Bitcoin trading includes ways on how you speculate the cryptocurrency price movements. While it traditionally involved purchasing bitcoins through exchange with a hope that price will increase in time, many cryptocurrency traders are using derivatives in speculating both falling and rising prices to be able to make the most of the volatility of bitcoins.
Steps to Trade Bitcoin
The following are the steps you need to take when trading bitcoin:
Know the Factors that Move the Price of Bitcoin
Before you trade, take time to know which factors affect the bitcoin’s price. These factors might include bitcoin supply, bad press, integration, and key events. Keep in mind that finite supply could mean that bitcoin’s price might increase if demands will increase in the years to come.
Even breaking news concerning bitcoin’s value, longevity and security will have negative effects on the overall market price of the coins. The public profile of bitcoin depends on its integration to new banking frameworks and payment systems. If these are carried out successfully, demands may rise and can have positive effects on the bitcoin’s price.
Choose an Effective Bitcoin Trading Strategy and Style
The strategy and trading style you will choose will depend on the time you plan to trade. If you choose day trading, this means that you will open and close a particular position with one trading day, so you will not have exposure to the bitcoin market overnight. If you are looking for short term price movements from bitcoin, this strategy is for you. Other strategies include hedging bitcoin, which means mitigating your exposure to risks through taking the opposing positions to the one you’ve already open, HODL bitcoin strategy, which involves purchasing and holding bitcoins, and more. You can visit techtimes.com to know more.
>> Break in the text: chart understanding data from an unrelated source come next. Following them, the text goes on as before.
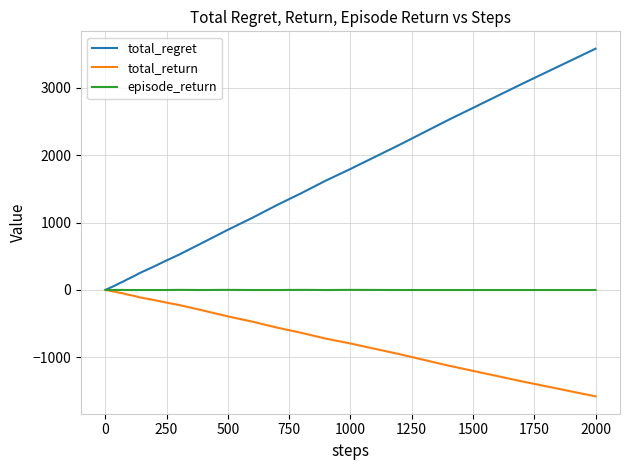

Which series has the largest total across all categories?

total_regret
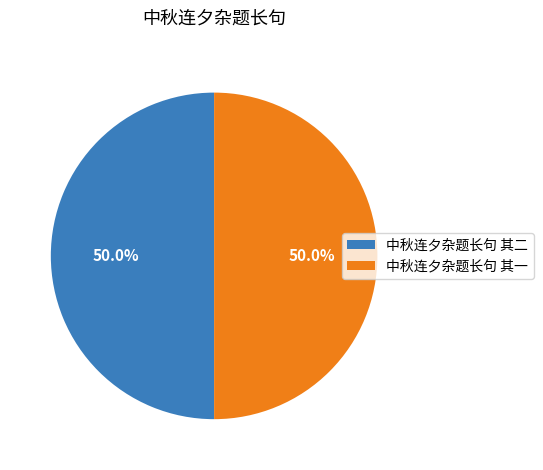

Combined, what portion of the pie is 中秋连夕杂题长句 其二 and 中秋连夕杂题长句 其一?

100.0%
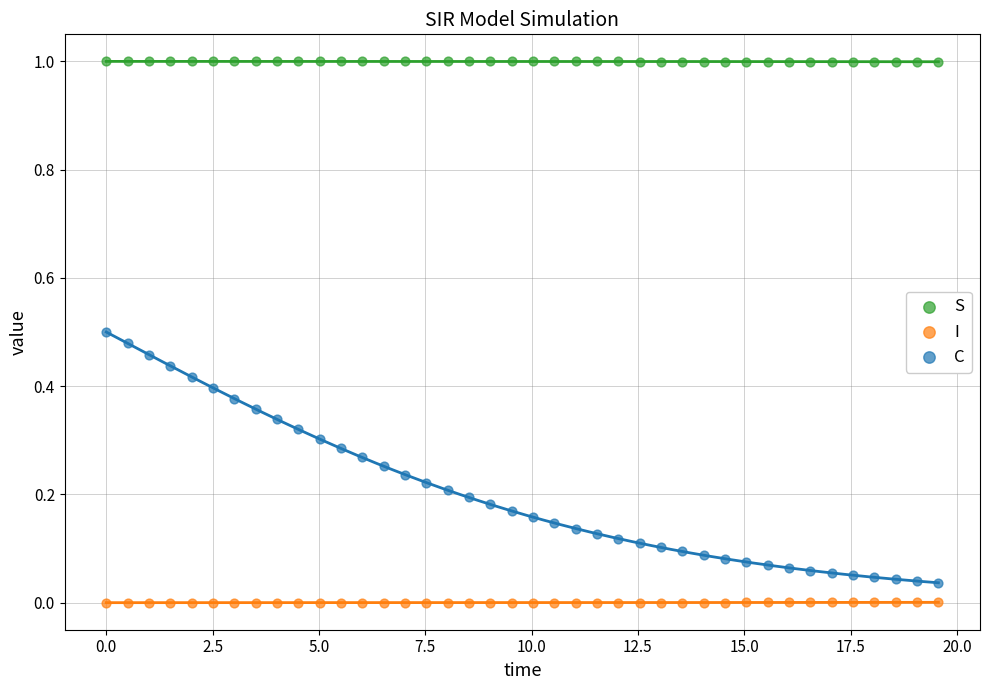

Across all data points, what is the range of X values (max minus min)?

19.6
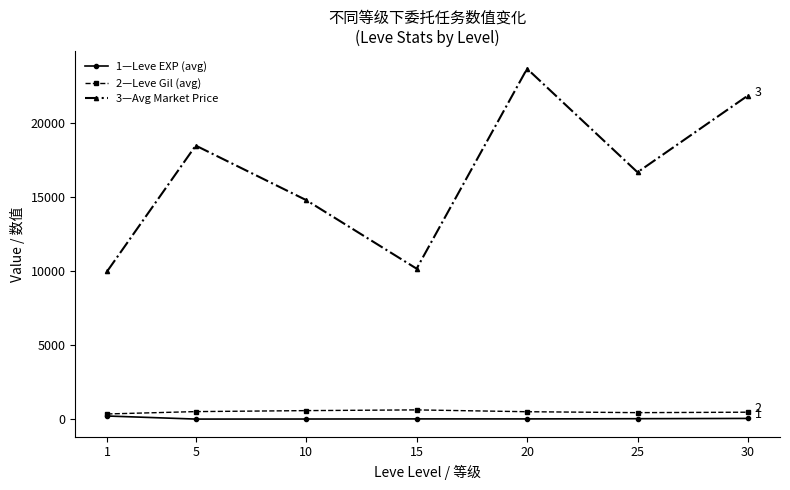

Does the chart display data point markers on the line(s)?

Yes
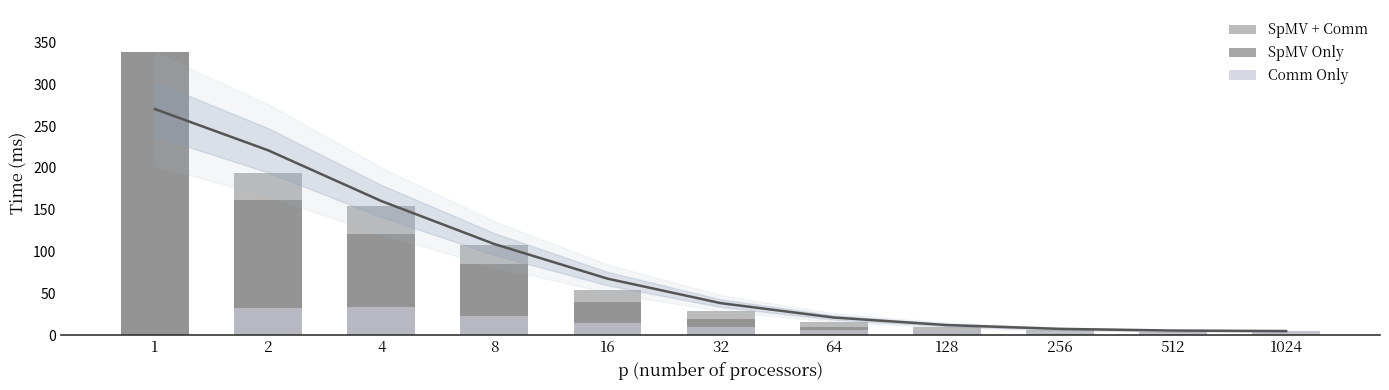

What are all the series names shown in the legend?

SpMV + Comm, SpMV Only, Comm Only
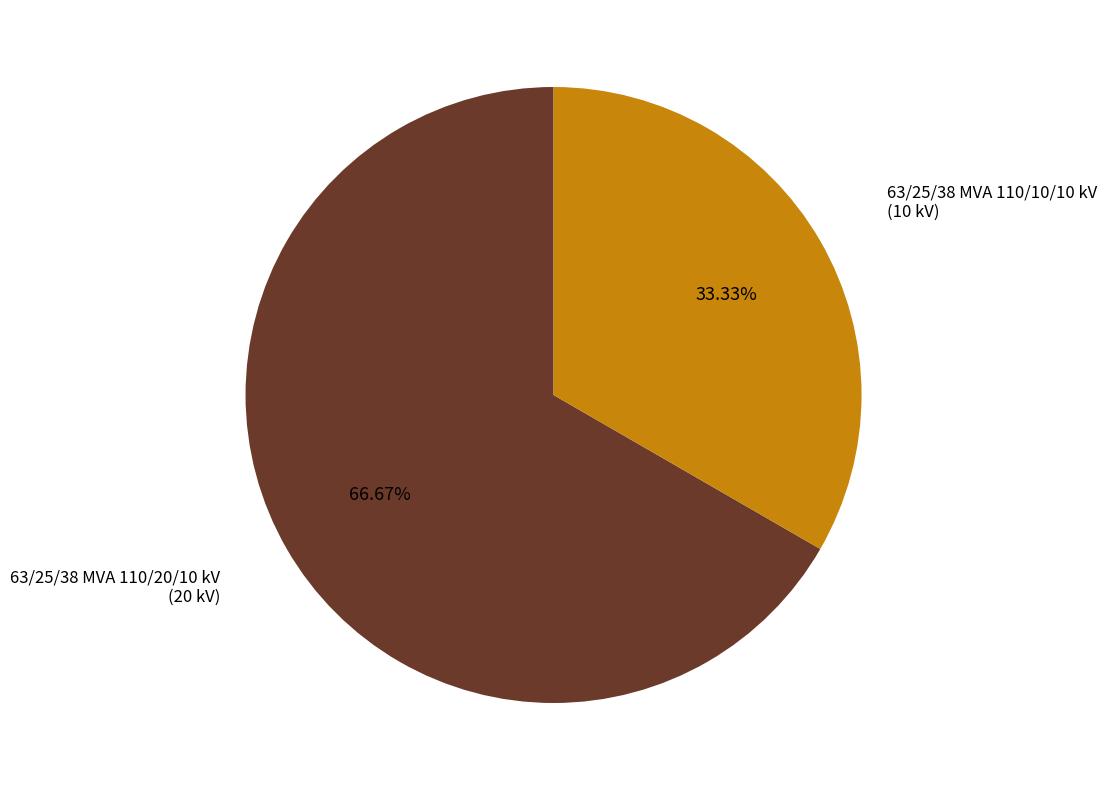

Is the sum of 63/25/38 MVA 110/10/10 kV and 63/25/38 MVA 110/20/10 kV greater than half?

Yes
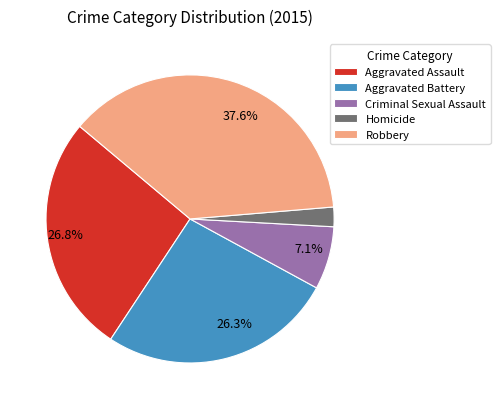

How many slices are in this pie chart?

5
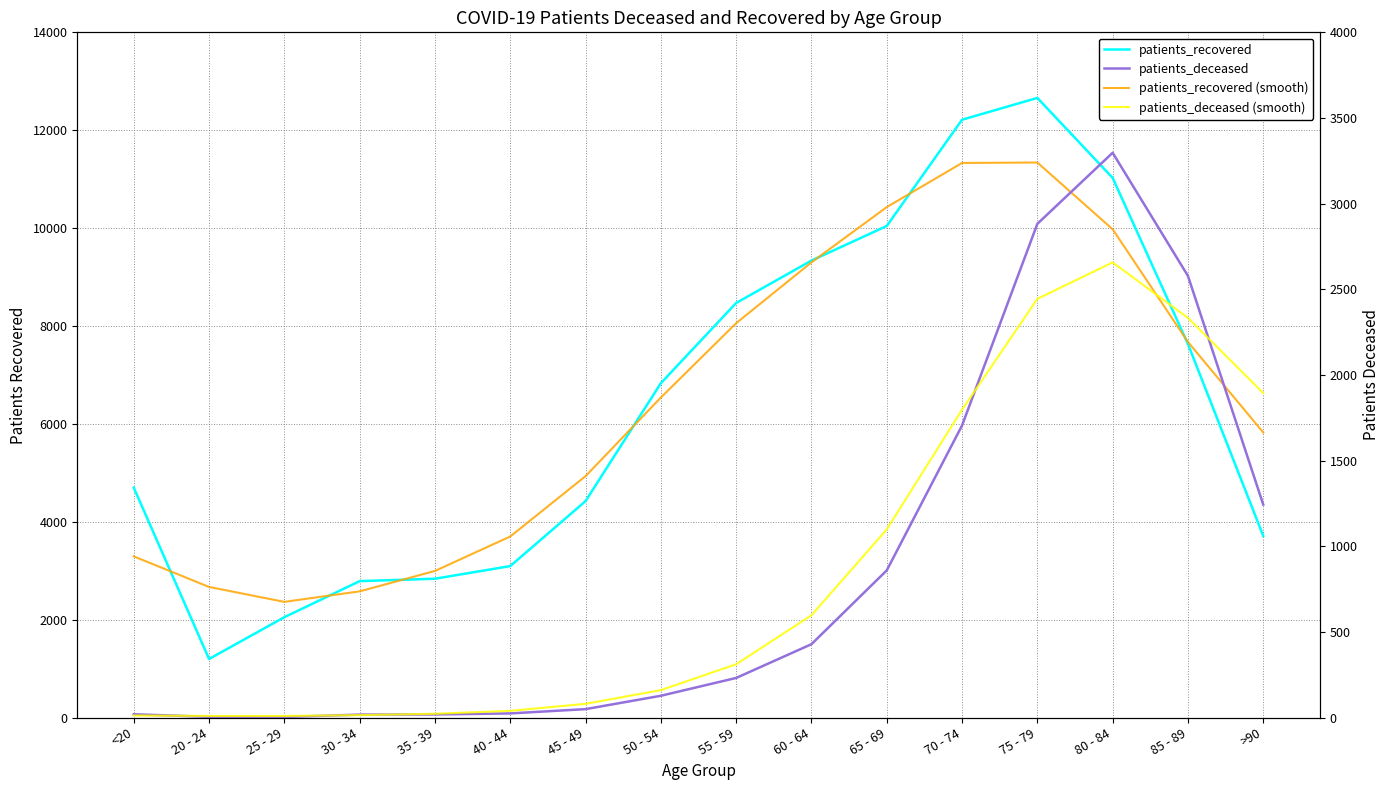

What is the smallest value displayed?

3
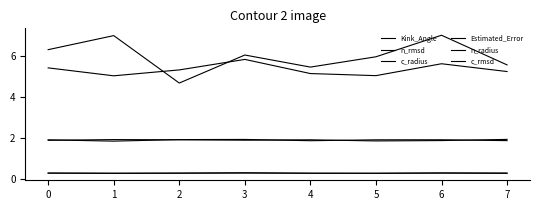

Count the n_radius values in the range 1 to 2.

8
Choose the Way You Want to Gain Exposure to Bitcoins
There are some ways to gain exposure to bitcoin. You can trade bitcoin derivatives, which means instead of owning bitcoins upright, you will be speculating on the price with CFDs. The benefits of trading bitcoin derivatives are margin and leverage, deep liquidity, effective way of hedging portfolio, and protecting from market declines.
Decide If You Will Go Short or Long
Financial derivative trading makes it highly possible to go short or long. This depends on the sentiments of the current market. If you go long, this means expecting the bitcoin’s price to rise. Going short, on the other hand, means expecting the price of the bitcoin to fall.
Set Your Stops and Your Limits
Limits and stops are important tools for risk management. You actually have various tools to choose from when trading bitcoins. Some of these might include normal stops, guaranteed tops, and trailing stops. Make sure to choose a trusted trading platform that offer all the tools you need.
Open and Monitor Your Own Trade
In opening the bitcoin trade, you would buy if you think that the price is going to rise, or you would sell if you thought it would fall. As soon as your trade is open, you must monitor the market to ensure that it is moving the way you think it is. Technical indicators can help you evaluate the market’s current condition, including market sentiments and volatility levels.
Close Position to Get the Profit or Cut Losses
You can opt to close your position anytime you want to get a profit or cut the loss that reached an extent that makes you feel uncomfortable. The money you will earn will be directly paid to your trading account. Your losses, on the other hand, would be deducted from your balance.
Follow these steps, and you will surely achieve successful and profitable trading.